Determining the possible time interval between two sine waves

1. Feb 1, 2013

randoreds

ok I just got stuck half way into a problem, I would like it if someone explained it!

Ok the question says, two identical sinusodial waves with a wavelength of 3.0 m and traveling in the same direction with a v of 2m/s. Starting from the same point, just the second waves starts later. and the amplitude of the resultant wave is the same as each of the initial waves.

Find the min. time interval between the two waves

So, I would suppose I would need the phase difference, so I found it and it is 2/3 pi. now I asked my teacher and he said to use this equation to find the time interval.

T/3 = 1/3f

so I get I would just sub for f with v and wavelength

what I don't get is the 3. I see it comes from my phase difference, but could someone explain that a little further. Like what if my phase shift was 4/5 pi? would the equation become T/5 =1/5f ?

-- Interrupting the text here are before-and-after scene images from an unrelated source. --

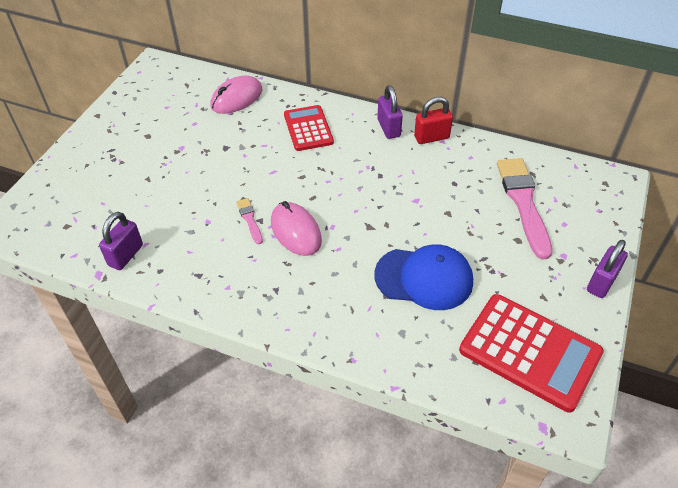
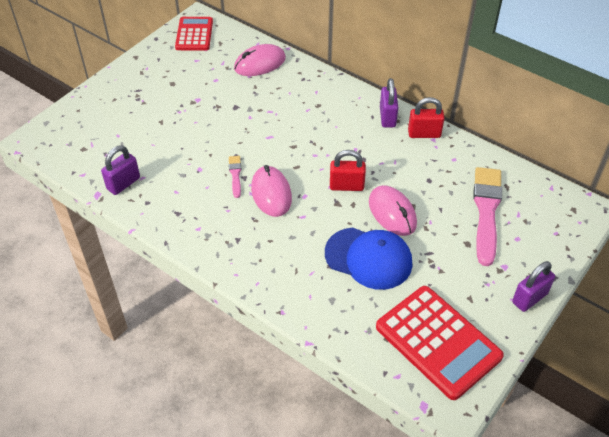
camera: 15 degrees right, 0 degrees up
(308, 128) = (314, 104): red calculator -> red calculator (194, 34)
(373, 206) = (346, 186): none -> red padlock
(430, 225) = (392, 213): none -> pink mouse

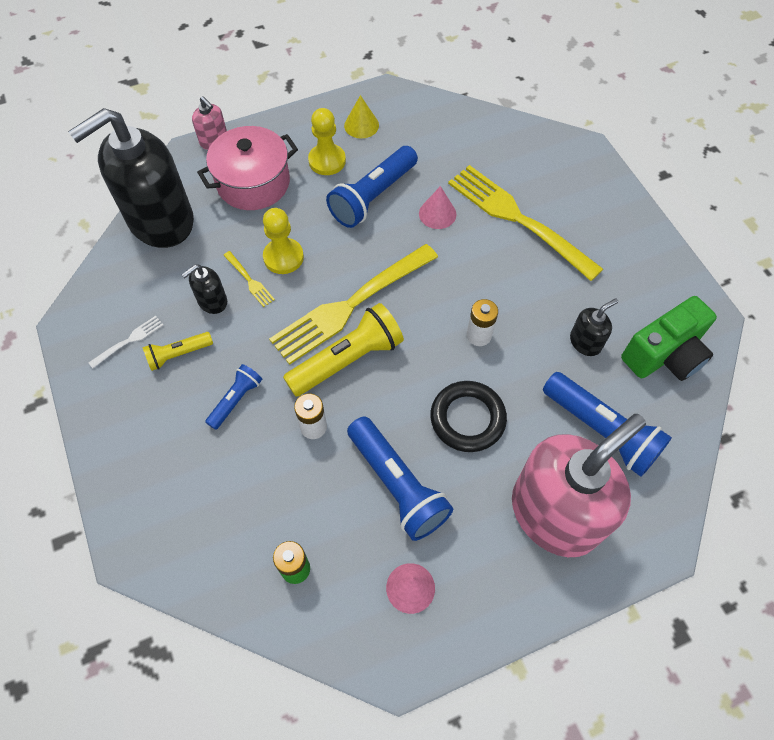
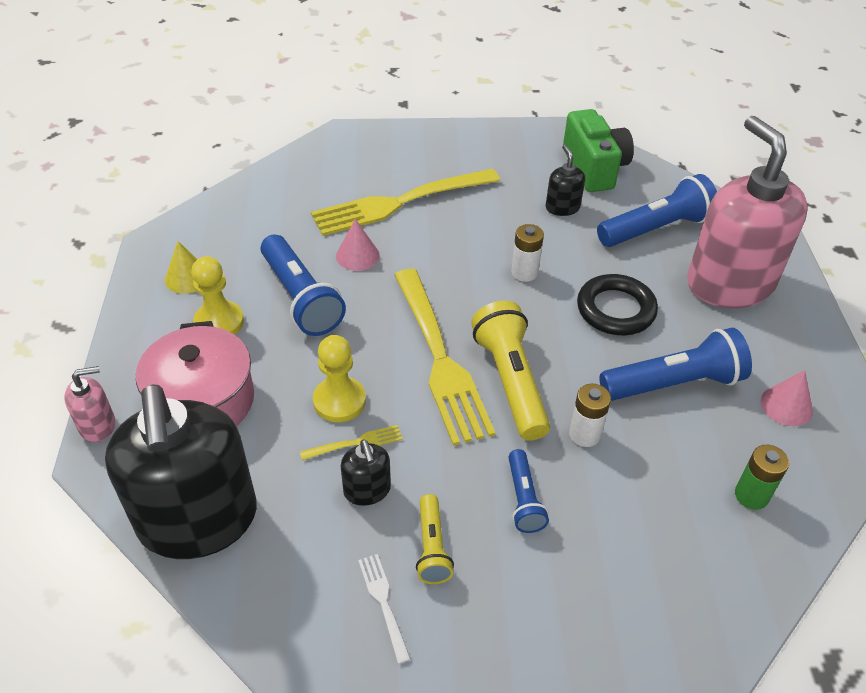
camera: 70 degrees left, 15 degrees down
(236, 400) = (523, 499): blue flashlight -> blue flashlight turned 150 degrees counterclockwise

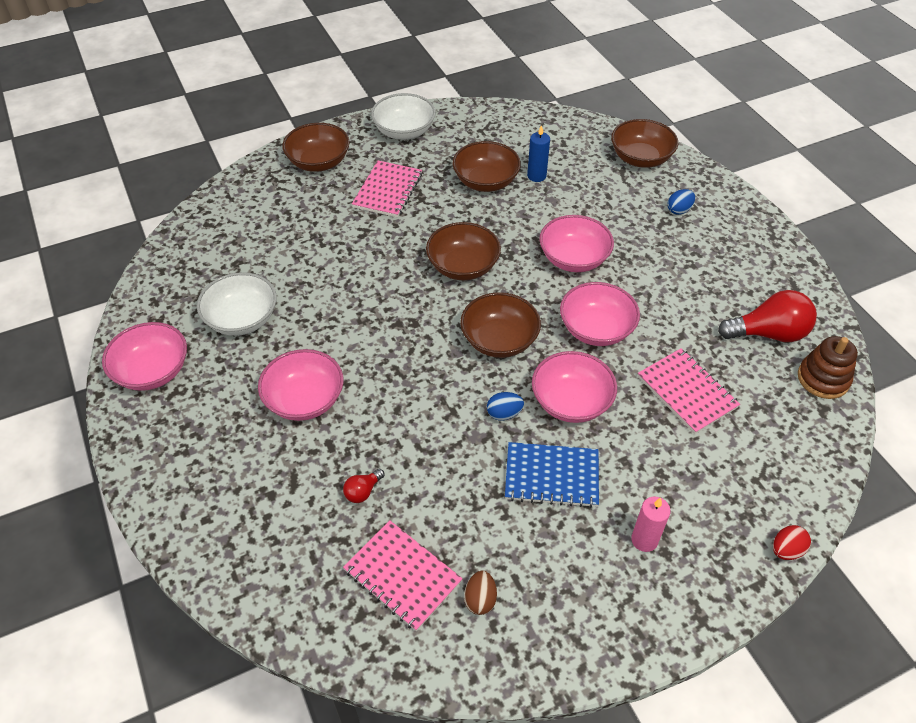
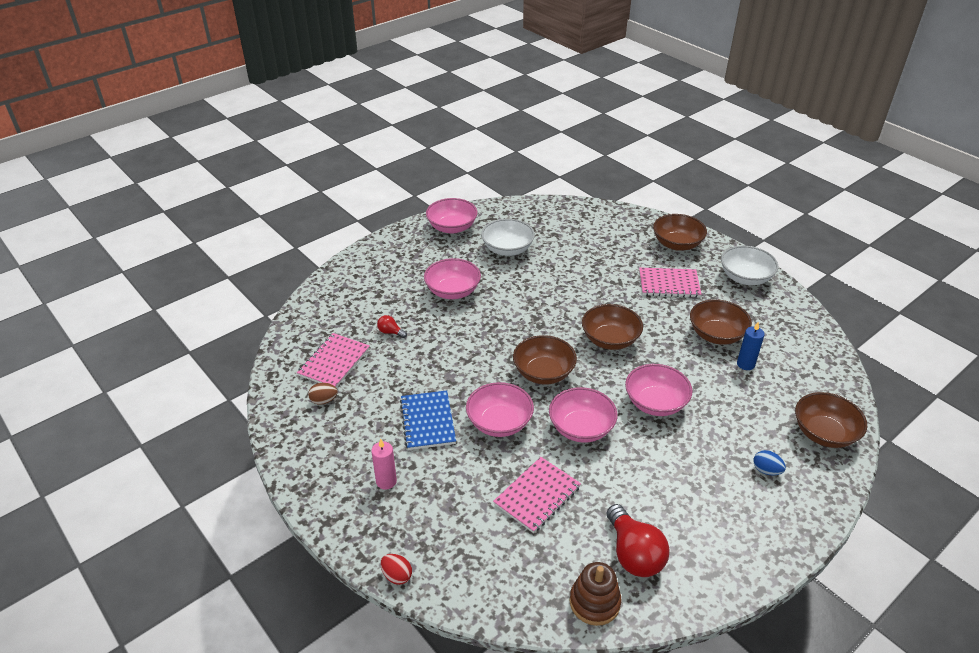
camera: 75 degrees right, 10 degrees down
(504, 414) = (474, 387): blue egg -> none

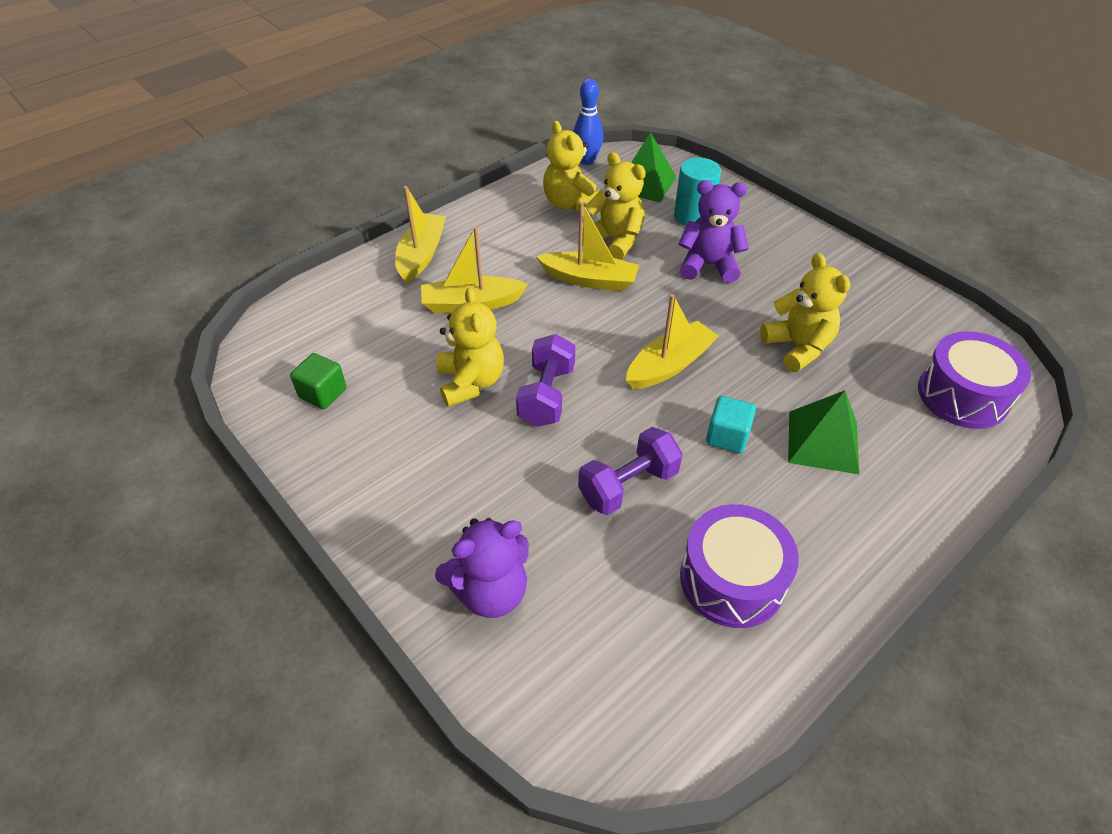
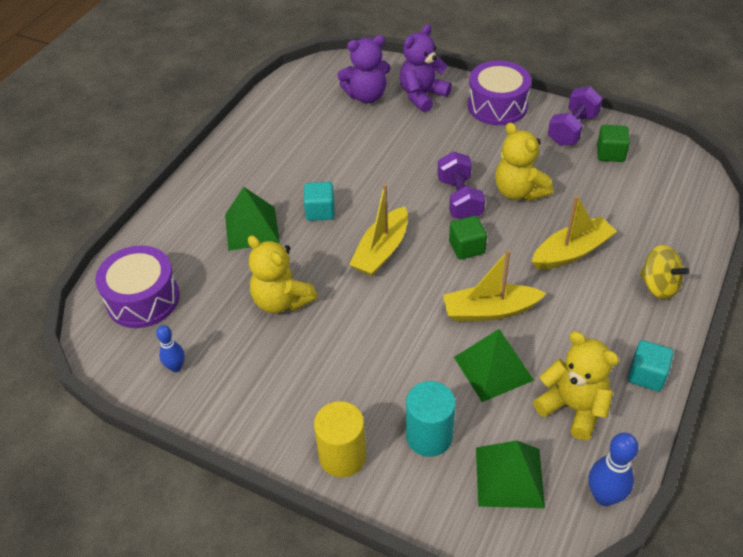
camera: 160 degrees right, 0 degrees up
(421, 255) = (658, 285): yellow boat -> yellow spinning top
(496, 205) = (646, 375): none -> turquoise cube
(574, 340) = (466, 247): none -> green cube
(615, 240) = (493, 368): yellow teddy bear -> green pyramid
(628, 485) = (374, 163): purple dumbbell -> purple dumbbell (572, 129)
(708, 265) = (387, 367): purple teddy bear -> purple teddy bear (366, 96)
(732, 579) = (295, 137): purple drum -> purple drum (497, 106)
(767, 223) = (342, 456): none -> yellow cylinder
(915, 319) = (176, 367): none -> blue bowling pin

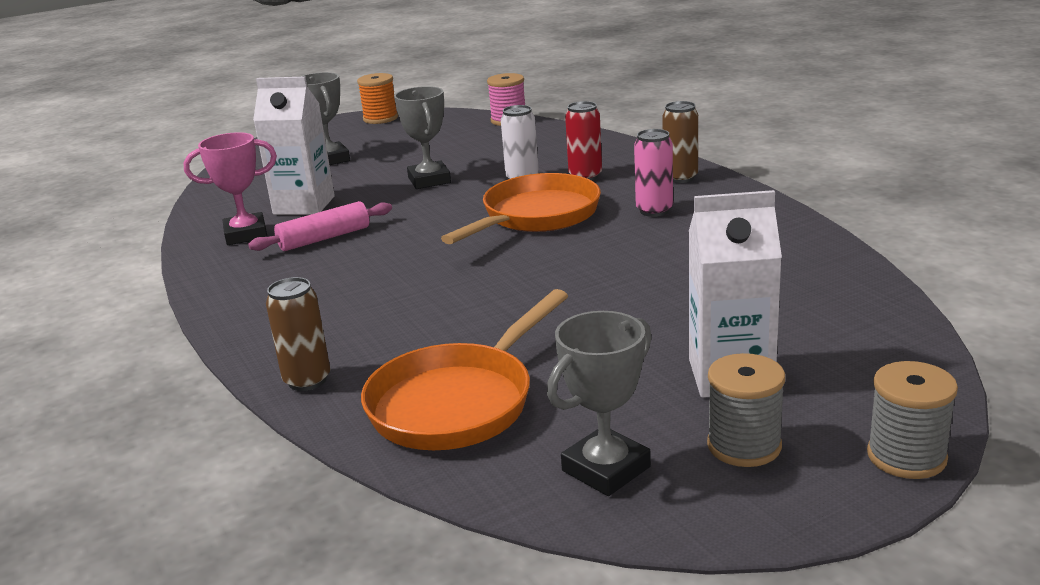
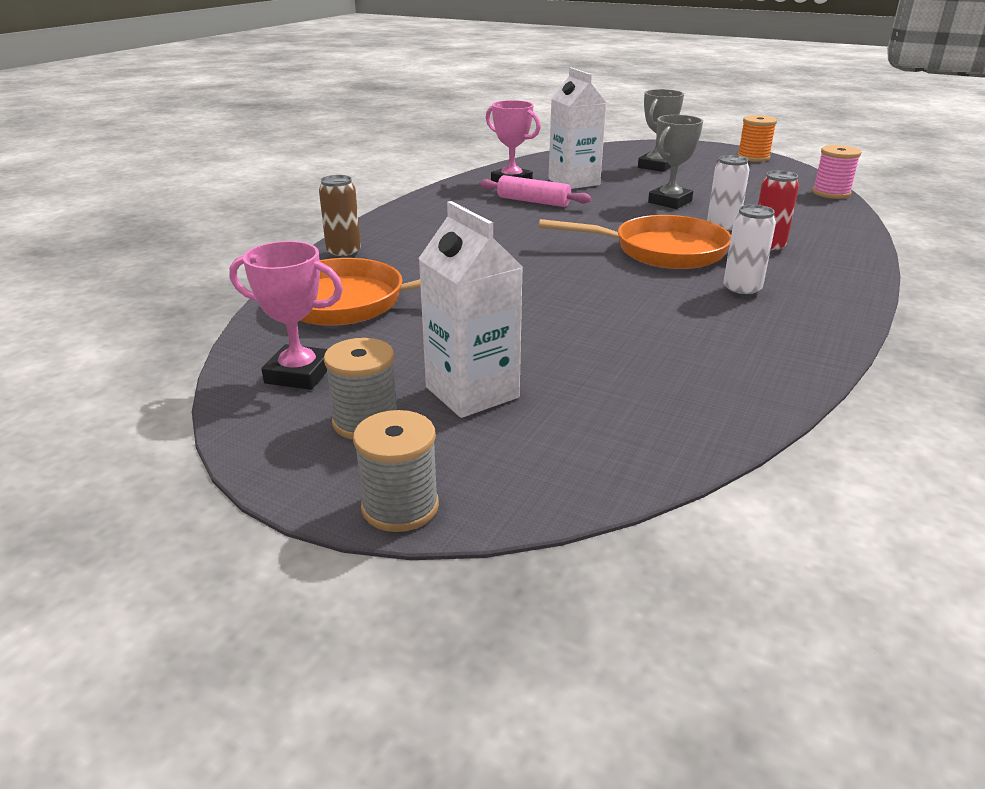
camera: 55 degrees right, 5 degrees up
(606, 469) = (299, 374): grey trophy -> pink trophy
(654, 211) = (741, 291): pink can -> white can
(680, 178) = (831, 285): brown can -> none

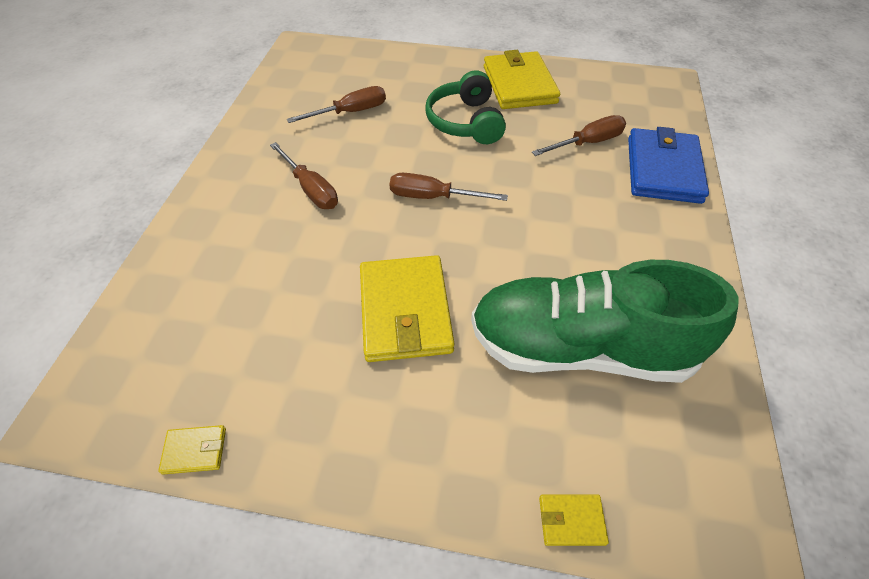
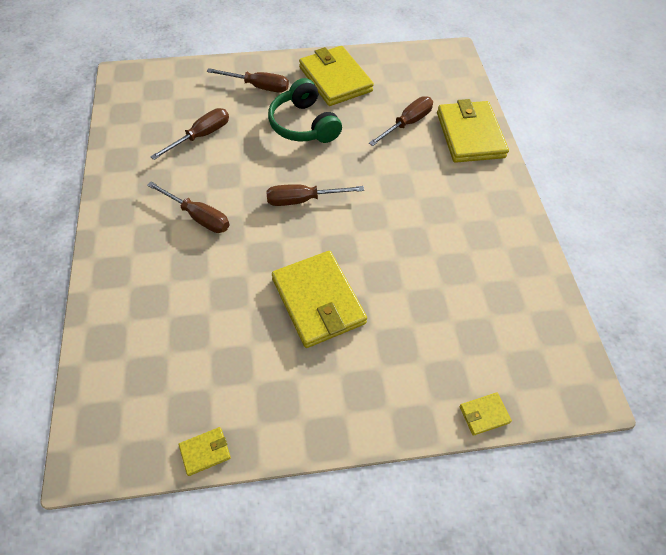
camera: 20 degrees left, 5 degrees up
(431, 77) = (258, 86): none -> brown screwdriver
(580, 347) = (453, 294): green shoe -> none
(663, 170) = (470, 135): blue wallet -> yellow wallet

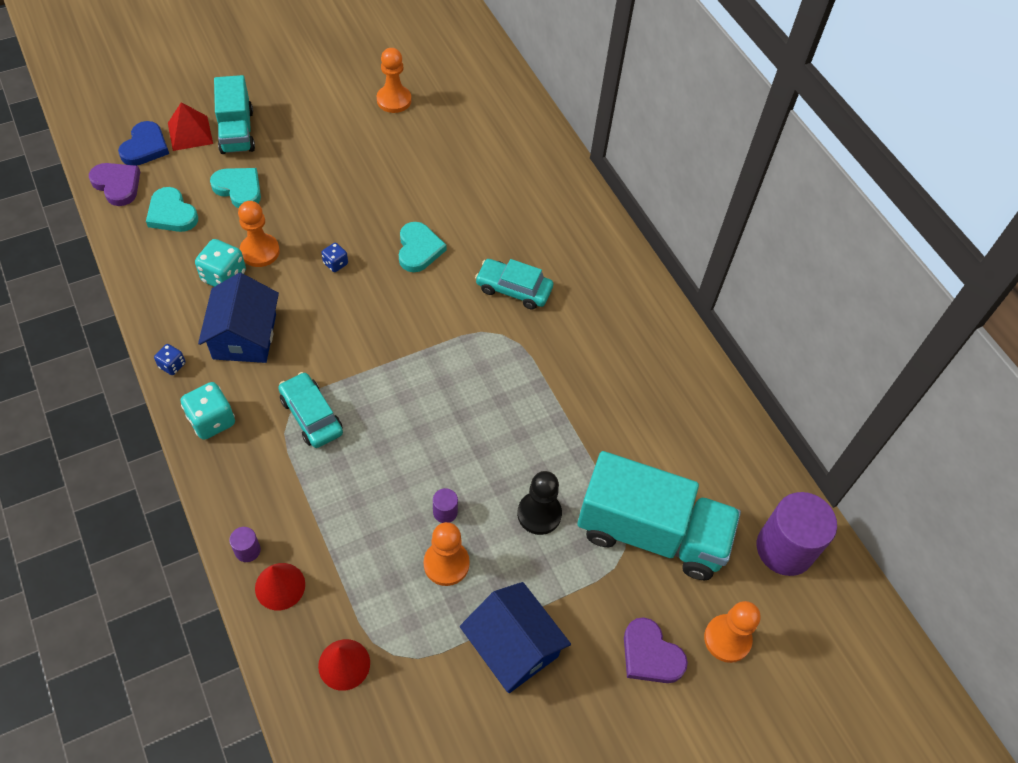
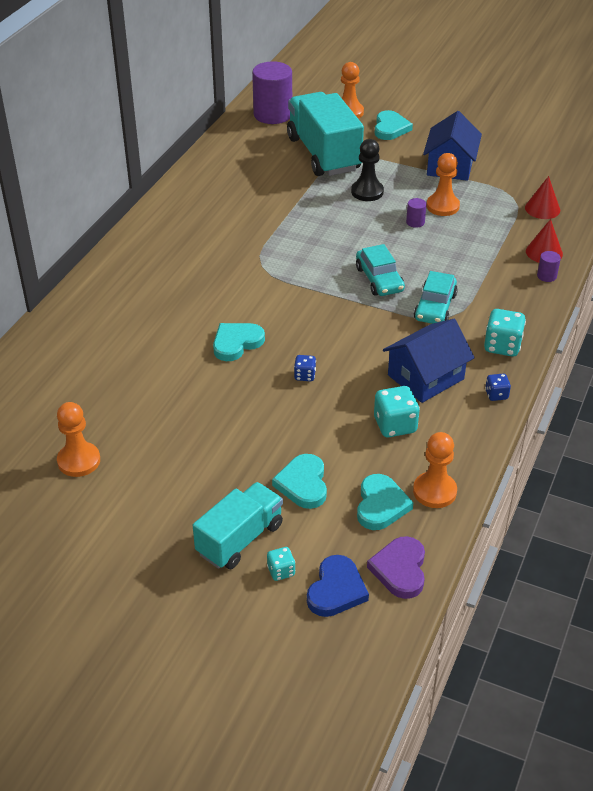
camera: 125 degrees left, 15 degrees down
(145, 147) = (336, 590): blue heart -> blue heart turned 135 degrees clockwise
(190, 133) = (281, 571): red pyramid -> turquoise dice
(260, 251) = (347, 423): orange pawn -> orange pawn (434, 491)
(513, 289) = (216, 280): turquoise car -> turquoise car (379, 279)
(650, 655) = (390, 128): purple heart -> turquoise heart

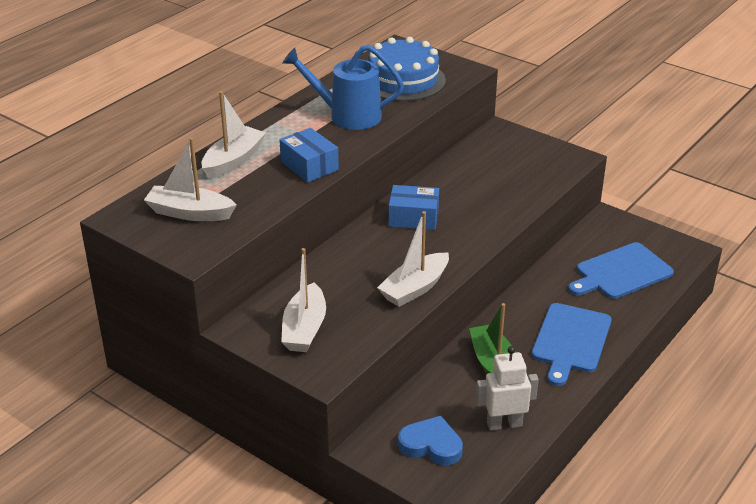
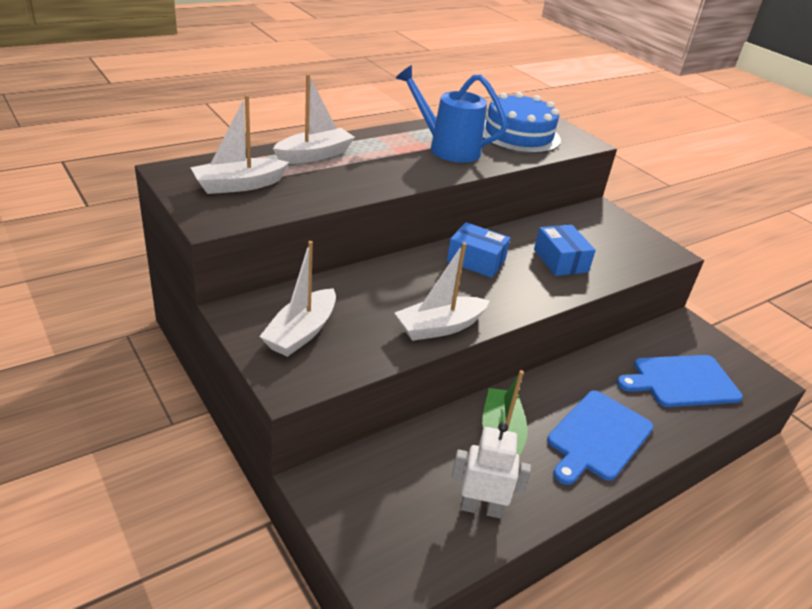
camera: 15 degrees right, 0 degrees up
(190, 213) = (239, 185): white boat -> white boat turned 60 degrees counterclockwise
(309, 166) = (382, 177): blue box -> blue box (560, 261)
(431, 445) = (387, 504): blue heart -> none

because I don't really get where the two goes and how I would know to put a 3 under T

Last edited: Feb 1, 2013
2. Feb 1, 2013

rollingstein

I see emptiness....

3. Feb 1, 2013

Fixed it!

4. Feb 1, 2013

Staff: Mentor

You know that 1 cycle corresponds to 2 radians.
So then x cycles correspond to (2/3). Find x.

5. Feb 1, 2013

haruspex

Yes, period = 1/frequency, and you can calculate the frequency from wavelength and speed. What remains is to say what one whole period corresponds to in terms of phase, and what fraction of that is the phase shift you found.

6. Feb 2, 2013

randoreds

T

Thanks, I think I get it. just to be sure. Theoretically if I found the phase shift to be 3/5 pi and all the other variable were the same as in the problem. My T would be 2/5 T because one sine wave is 2/5 pi ahead of the other, right?

7. Feb 2, 2013

haruspex

No. Try answering my question first: what, in radians, would a phase shift of a whole period be? Then, what fraction of that would 3/5 pi be?